Ia memang benar menjanjikan adanya keringanan, namun dampak langsungnya kemungkinan besar adalah kenaikan biaya kemudian ketidakpastian bagi perkembangan perusahaan-perusahaan, yang tersebut memperburuk perlambatan ekonomi yang tersebut pada waktu ini telah berlangsung.
Melansir The Guardian, Inggris akan merasa lega oleh sebab itu belaka dikenai tarif minimum 10% setelahnya Keir Starmer berhasil bernegosiasi, serta Uni Eropa (UE) mengkhawatirkan tarif yang mana lebih tinggi tinggi dari 20%.
Untuk beberapa negara, tarif Trump terpencil lebih besar tinggi yakni, 46% untuk Vietnam, 49% untuk Kamboja, 32% untuk Indonesia serta 26% untuk India serta 24% untuk Malaysia.
“Dalam berbagai kasus, kawan lebih lanjut buruk daripada lawan di hal perdagangan. Kita mensubsidi sejumlah negara lalu menghasilkan mereka tetap memperlihatkan beroperasi kemudian menjalankan bisnis. Mengapa kita melakukan ini? Maksud saya, pada titik mana kita mengungkapkan Anda harus bekerja untuk diri sendiri,” kata Trump pada pidatonya.
Dengan beberapa pengecualian, berdasarkan grafik yang dimaksud dibacakan Trump, tarif yang tersebut dikenakan Negeri Paman Sam pada sebagian besar negara adalah sekitar setengah dari tarif yang dimaksud dikenakan negara-negara tersebut.
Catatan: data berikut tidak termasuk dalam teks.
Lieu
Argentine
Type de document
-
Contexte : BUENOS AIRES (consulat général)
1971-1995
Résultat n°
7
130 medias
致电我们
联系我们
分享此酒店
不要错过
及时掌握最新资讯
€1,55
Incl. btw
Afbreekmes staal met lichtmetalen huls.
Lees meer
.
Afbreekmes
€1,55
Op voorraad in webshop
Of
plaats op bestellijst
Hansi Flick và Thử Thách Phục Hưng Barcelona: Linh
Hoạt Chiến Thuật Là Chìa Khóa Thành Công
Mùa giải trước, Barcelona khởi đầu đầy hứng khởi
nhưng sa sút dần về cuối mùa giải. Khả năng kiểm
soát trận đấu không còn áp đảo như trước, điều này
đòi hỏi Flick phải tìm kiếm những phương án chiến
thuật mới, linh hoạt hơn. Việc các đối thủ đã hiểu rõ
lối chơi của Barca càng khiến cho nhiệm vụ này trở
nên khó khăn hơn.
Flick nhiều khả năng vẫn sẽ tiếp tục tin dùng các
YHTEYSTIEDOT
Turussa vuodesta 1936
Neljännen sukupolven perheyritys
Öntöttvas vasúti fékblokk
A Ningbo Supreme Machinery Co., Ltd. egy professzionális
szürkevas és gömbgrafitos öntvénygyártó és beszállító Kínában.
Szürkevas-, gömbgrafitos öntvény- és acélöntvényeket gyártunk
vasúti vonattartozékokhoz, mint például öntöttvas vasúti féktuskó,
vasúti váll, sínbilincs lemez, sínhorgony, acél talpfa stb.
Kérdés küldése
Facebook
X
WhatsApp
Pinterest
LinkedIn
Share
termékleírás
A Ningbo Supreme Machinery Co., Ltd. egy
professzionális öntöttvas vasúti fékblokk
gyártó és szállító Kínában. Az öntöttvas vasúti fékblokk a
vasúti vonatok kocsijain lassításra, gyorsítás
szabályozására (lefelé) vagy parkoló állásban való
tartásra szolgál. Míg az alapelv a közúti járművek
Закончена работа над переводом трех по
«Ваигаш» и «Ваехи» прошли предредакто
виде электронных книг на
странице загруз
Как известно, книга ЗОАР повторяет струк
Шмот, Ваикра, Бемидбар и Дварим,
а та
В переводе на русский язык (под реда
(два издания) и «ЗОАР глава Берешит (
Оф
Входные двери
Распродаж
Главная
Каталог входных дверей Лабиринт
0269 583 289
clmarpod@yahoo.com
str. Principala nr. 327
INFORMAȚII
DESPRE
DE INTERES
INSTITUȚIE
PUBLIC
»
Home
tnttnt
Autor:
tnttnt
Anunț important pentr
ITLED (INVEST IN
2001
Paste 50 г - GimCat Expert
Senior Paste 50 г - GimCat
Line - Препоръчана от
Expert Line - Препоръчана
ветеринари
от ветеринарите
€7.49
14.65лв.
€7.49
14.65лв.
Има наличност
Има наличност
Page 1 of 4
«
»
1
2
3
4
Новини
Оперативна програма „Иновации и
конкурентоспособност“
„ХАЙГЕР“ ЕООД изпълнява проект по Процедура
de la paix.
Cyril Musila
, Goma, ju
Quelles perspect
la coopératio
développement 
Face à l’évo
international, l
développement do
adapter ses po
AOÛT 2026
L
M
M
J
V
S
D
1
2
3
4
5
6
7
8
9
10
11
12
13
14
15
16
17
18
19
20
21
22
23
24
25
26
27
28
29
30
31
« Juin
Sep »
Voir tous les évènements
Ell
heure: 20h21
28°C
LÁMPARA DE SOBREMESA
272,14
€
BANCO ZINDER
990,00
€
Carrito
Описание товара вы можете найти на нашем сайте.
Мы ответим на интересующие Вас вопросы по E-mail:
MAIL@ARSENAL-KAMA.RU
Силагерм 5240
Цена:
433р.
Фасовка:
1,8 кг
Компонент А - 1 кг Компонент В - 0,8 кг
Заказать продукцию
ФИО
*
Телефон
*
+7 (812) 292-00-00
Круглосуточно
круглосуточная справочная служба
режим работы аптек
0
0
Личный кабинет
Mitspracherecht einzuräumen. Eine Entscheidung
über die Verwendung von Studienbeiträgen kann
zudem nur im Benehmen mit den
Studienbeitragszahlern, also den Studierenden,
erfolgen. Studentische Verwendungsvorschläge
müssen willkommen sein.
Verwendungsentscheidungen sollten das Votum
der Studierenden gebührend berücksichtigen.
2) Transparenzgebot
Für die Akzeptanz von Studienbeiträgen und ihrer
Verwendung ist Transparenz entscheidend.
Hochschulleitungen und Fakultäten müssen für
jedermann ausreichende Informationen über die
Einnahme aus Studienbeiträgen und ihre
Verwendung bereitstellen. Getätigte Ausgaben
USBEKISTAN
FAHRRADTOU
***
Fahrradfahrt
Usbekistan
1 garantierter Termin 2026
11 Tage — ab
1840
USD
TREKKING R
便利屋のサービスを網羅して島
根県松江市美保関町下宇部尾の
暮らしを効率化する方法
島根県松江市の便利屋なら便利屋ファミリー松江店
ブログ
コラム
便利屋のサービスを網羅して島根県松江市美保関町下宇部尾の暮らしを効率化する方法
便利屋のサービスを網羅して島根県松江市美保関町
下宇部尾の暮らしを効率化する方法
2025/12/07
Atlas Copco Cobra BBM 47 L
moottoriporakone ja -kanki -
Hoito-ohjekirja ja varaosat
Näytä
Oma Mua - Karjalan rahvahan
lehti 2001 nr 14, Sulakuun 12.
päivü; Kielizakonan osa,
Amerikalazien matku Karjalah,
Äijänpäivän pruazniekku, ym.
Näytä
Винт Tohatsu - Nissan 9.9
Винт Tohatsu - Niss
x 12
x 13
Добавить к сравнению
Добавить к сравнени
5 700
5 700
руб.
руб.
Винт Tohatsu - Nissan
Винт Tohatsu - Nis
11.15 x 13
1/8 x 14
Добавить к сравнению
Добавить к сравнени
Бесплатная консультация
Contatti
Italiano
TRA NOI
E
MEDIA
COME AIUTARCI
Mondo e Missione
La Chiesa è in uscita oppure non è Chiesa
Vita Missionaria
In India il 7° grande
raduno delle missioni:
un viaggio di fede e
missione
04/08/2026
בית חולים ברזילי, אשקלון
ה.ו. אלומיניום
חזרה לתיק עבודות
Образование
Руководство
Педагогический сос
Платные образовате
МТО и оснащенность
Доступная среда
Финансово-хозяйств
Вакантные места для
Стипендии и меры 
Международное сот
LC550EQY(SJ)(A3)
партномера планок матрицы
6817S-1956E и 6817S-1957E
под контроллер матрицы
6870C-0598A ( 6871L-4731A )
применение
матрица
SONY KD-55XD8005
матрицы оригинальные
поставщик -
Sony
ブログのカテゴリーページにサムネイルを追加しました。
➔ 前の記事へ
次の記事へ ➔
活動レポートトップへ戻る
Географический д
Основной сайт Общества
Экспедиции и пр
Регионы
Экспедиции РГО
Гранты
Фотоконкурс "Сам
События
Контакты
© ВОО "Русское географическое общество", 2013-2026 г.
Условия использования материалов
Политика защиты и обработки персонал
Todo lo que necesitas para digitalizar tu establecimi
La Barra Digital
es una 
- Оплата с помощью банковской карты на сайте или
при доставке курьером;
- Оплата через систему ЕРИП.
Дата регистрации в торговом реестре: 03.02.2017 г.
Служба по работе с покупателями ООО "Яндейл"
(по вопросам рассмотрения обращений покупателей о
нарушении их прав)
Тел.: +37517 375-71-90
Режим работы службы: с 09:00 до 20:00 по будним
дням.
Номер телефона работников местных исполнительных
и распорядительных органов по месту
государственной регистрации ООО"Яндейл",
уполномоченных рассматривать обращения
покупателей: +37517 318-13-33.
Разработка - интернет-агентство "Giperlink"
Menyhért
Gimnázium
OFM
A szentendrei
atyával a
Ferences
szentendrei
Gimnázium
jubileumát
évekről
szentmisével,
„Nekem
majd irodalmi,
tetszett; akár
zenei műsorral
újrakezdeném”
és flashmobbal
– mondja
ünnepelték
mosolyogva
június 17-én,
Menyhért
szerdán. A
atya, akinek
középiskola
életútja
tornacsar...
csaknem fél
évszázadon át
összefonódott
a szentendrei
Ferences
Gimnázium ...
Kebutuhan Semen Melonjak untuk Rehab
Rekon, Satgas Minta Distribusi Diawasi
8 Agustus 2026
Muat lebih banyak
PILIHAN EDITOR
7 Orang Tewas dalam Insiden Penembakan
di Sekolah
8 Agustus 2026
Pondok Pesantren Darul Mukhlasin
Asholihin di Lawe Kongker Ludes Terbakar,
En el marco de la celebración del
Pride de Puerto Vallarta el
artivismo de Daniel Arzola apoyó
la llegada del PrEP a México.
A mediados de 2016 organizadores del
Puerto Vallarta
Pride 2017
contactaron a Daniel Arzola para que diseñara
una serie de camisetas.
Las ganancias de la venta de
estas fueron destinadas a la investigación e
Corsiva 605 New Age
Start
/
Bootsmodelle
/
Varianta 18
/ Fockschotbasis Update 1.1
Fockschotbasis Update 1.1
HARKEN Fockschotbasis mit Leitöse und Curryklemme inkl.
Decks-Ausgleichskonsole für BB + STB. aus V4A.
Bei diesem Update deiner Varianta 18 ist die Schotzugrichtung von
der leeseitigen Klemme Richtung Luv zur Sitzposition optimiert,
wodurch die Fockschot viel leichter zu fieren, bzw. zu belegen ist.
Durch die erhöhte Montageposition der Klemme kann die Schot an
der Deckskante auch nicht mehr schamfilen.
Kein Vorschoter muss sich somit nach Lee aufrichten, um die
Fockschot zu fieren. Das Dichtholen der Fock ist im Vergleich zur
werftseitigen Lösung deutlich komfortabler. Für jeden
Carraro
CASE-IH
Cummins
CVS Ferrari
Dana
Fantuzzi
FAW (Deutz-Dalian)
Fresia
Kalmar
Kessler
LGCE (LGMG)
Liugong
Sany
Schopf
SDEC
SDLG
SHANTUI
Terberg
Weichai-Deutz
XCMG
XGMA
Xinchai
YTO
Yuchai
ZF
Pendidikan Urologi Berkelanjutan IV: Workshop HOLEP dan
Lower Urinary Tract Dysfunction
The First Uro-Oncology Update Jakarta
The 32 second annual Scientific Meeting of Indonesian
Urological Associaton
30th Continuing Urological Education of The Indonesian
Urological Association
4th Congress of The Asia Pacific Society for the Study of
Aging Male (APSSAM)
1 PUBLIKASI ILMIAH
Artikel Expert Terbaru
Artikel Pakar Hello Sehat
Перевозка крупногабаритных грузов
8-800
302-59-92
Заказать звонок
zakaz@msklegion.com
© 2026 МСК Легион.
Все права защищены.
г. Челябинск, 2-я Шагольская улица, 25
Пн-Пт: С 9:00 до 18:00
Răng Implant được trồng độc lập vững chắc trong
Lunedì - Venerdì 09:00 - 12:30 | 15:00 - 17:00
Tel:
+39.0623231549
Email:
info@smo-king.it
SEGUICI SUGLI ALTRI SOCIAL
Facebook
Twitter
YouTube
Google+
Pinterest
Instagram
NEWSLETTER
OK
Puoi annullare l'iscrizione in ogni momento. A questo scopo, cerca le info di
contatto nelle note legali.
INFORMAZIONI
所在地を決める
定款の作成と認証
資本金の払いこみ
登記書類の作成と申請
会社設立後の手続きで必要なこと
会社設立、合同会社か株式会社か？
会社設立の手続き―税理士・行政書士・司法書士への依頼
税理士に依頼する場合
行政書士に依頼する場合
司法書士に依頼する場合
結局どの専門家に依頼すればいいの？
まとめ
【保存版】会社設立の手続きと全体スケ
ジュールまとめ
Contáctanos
Ada beberapa pengecualian di dalam mana Amerika Serikat mengenakan tarif yang dimaksud identik persis dengan tarif yang digunakan dikenakan negara-negara tersebut.
Tantangan utama pada menilai dampak pasti dari rencana pengenaan tarif baru ini adalah bahwa pernyataan Trump tiada menandai berakhirnya periode ketidakpastian ekonomi yang mana telah berlangsung. Sebaliknya, ia telah terjadi memulai ketidakpastian baru yang pada dasarnya tak dapat diprediksi, di dalam mana pemerintah negara-negara yang terkena tarif baru berpotensi membalas apa yang mana ditetapkan oleh Trump terhadap negara mereka.
Indonesia Kena Tarif Trump 32%
Sejumlah negara di area Asia Tenggara termasuk Indonesia bukan luput dari ‘serangan’ tarif impor baru Trump. Dalam hal ini, Indonesia dikenai tarif 32%, Malaya 24%, Singapura 10%, Filipina 17%, Kamboja 49% lalu Vietnam 46%.
“Pembayar pajak (masyarakat AS) telah dilakukan ditipu selama 50 tahun, namun sekarang tidaklah lagi,” kata Trump di pidatonya, dikutipkan dari The AP News pada Rabu (3/4).